The Macklowe collection, the world’s most expensive, is set to add a special touch to New York’s fall auctions, which have resumed their in-person events this week, and are expected to lure some really excited buyers after the pandemic.
At auction houses Christie’s and Sotheby’s, the message is the same: the art market is thriving.
“Throughout the pandemic, there was great demand from our buyers, who weren’t experiencing the same level of supply as they were accustomed to,” a curator told AFP.

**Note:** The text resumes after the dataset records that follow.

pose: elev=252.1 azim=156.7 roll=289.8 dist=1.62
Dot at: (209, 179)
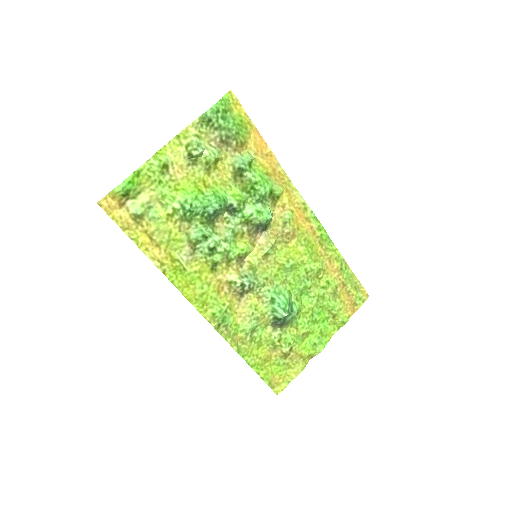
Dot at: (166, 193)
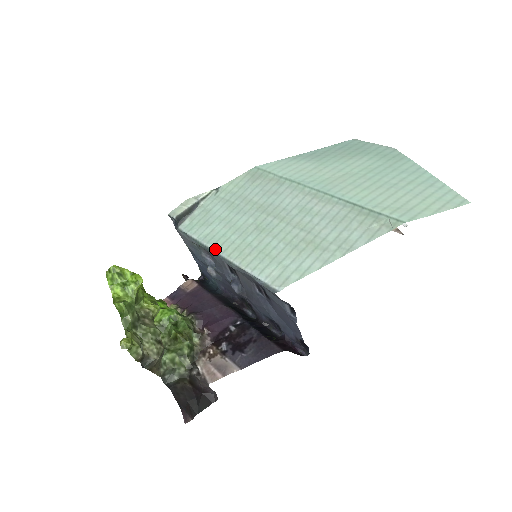
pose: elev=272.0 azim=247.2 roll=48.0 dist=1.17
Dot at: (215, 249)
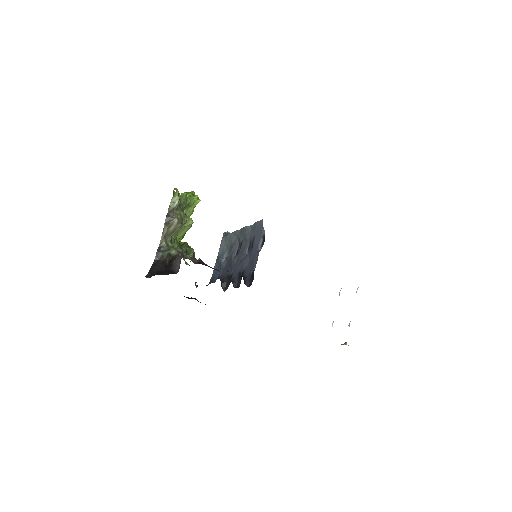
Dot at: occluded
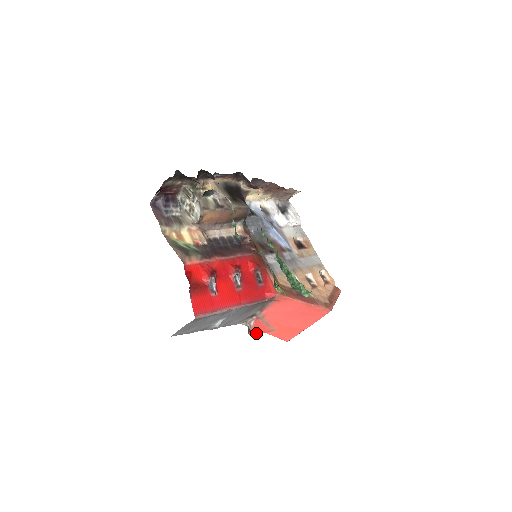
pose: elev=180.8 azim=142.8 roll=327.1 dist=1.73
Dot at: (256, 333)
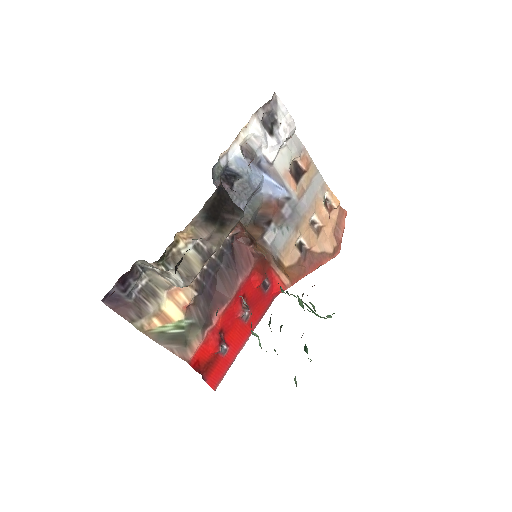
Dot at: occluded
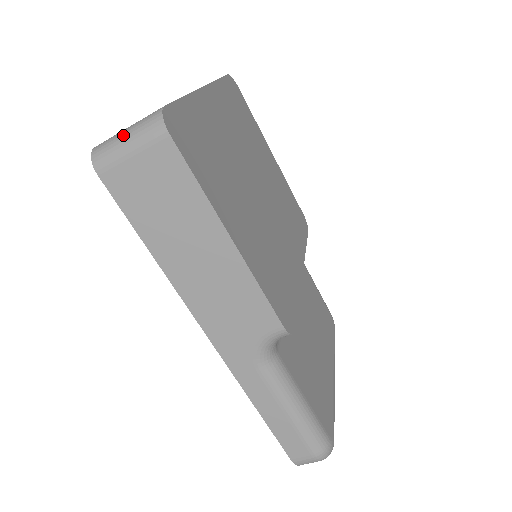
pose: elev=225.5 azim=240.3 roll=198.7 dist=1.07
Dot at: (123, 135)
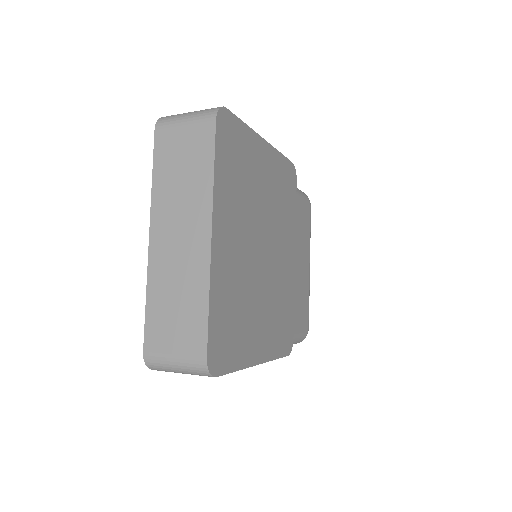
Dot at: (173, 366)
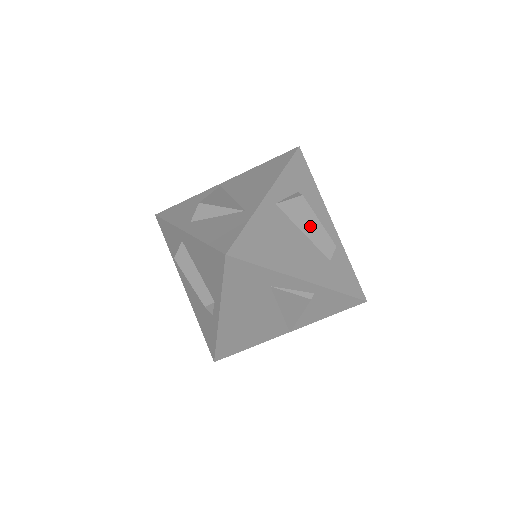
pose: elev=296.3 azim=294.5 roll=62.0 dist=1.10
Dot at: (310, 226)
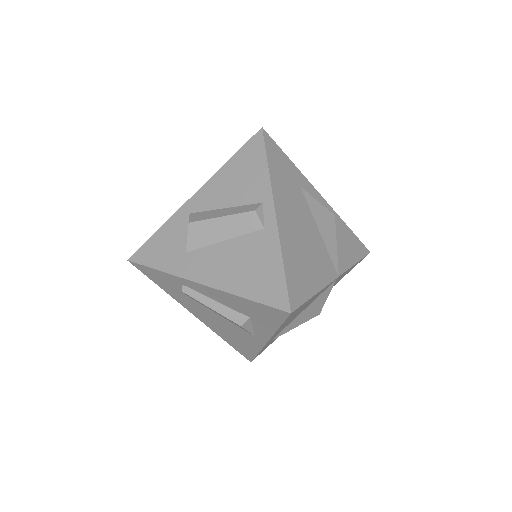
Dot at: occluded
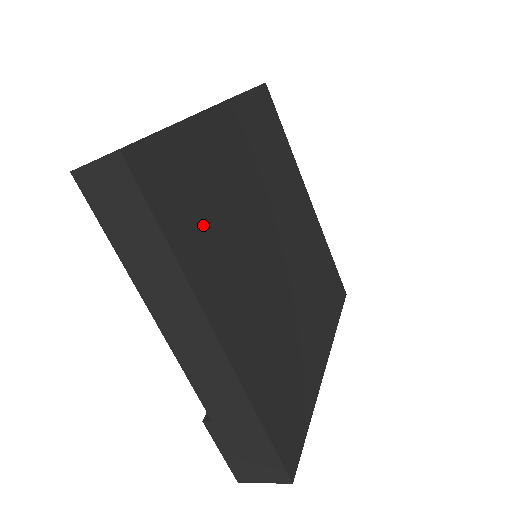
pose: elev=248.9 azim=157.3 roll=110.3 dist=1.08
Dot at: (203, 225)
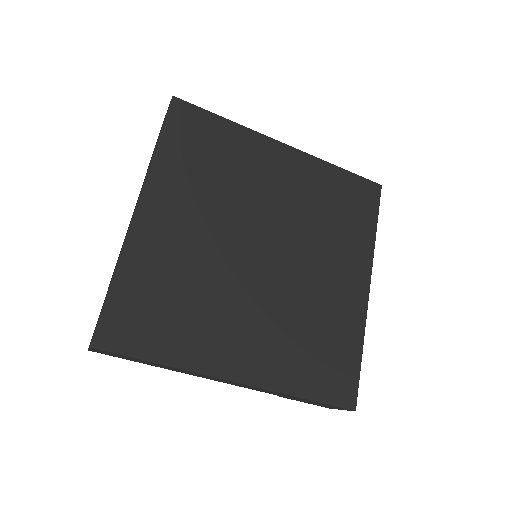
Dot at: (178, 319)
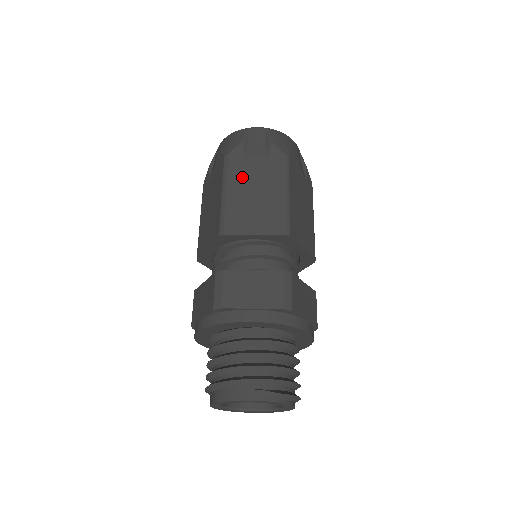
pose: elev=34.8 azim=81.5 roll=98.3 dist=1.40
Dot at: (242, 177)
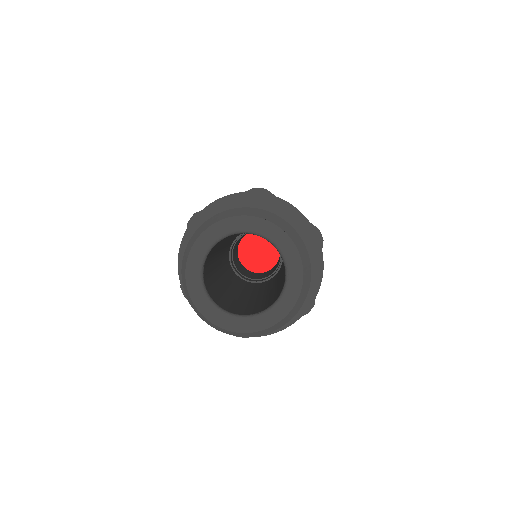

For the first half of 2021, when it saw sales increase by 13 percent compared to 2019, Christie’s noted that 30 percent of its buyers were new clients, and 31 percent of those were millennials.
Items on sale in New York will be abundant and seductive, but none of them is expected to fetch more than $116 million.
Set to be auctioned by Sotheby’s, the great Macklowe collection is the subject of a legal dispute following the high-profile divorce of New York real estate developer Harry Macklowe and his ex-wife Linda in 2018. The auction house is billing the pieces, worth $600 million, as the largest collection of modern and contemporary art ever put on the market.
Highlights include Alberto Giacometti’s “The Nose”, a suspended bronze the sculptor began working on in 1947, and Mark Rothko’s minimalist painting “No. 7”. Both are estimated to be worth $70-90 million.
The collection also includes Andy Warhol’s “Nine Marilyns” (worth $40-60 million) and “Sixteen Jackies” (worth $15-20 million) -- as well as several pieces by living artists, such as Jeff Koons, Rudolf Stingel, Wade Guyton and Tauba Auerbach.